As an undergraduate, I suffered from mysterious abdominal pains that were at odds with my hunger to learn and excel. Only to the professors with whom I was very comfortable could I divulge my reasons for bolting out of class mid-exam in a cold sweat. The pains really began in high school, after track team pasta loads—I therefore attributed my stomach problems to nerves. Eight years later, I was diagnosed with celiac sprue, an auto-immune disease in which the digestive tract reacts violently to wheat gluten. I remember being frustrated at my ignorance of something so simple—I could have done so much if only I’d not eaten any bread! My academics, my social life, my own self-esteem—all had been plagued by this disease. I was determined to make up for lost time—I was to be a fierce career-woman!

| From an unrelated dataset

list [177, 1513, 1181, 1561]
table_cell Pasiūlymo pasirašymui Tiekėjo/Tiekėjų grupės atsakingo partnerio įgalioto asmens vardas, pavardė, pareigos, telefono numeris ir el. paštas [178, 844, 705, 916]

So for nearly a decade I worked my way up the corporate ladder, and seemingly enjoyed myself in the meantime. I had fabulous friends, jet set vacations, a personal trainer, and a loving family. Stress, however, was eating away at me. I was considering abandoning ship, when serendipity happened. My last year in Los Angeles, I met my future fiancée, at work, of course! I loved his commitment to ideas, to being an auto-didact. Like me, he struggled with the futility of earning a good living. What joy did our paychecks really bring? We were far from family and a real community, and we were surrounded by status symbols of false lifestyles. Peers strove to attain more “things” to hide the discontent with their minds alone. We were tired of the outward excesses and innate emptiness of the young professional life. So, on a whim, we both applied to a small graduate school in Switzerland. After eight months of paperwork, visas, permits, and explanations, we left for Europe.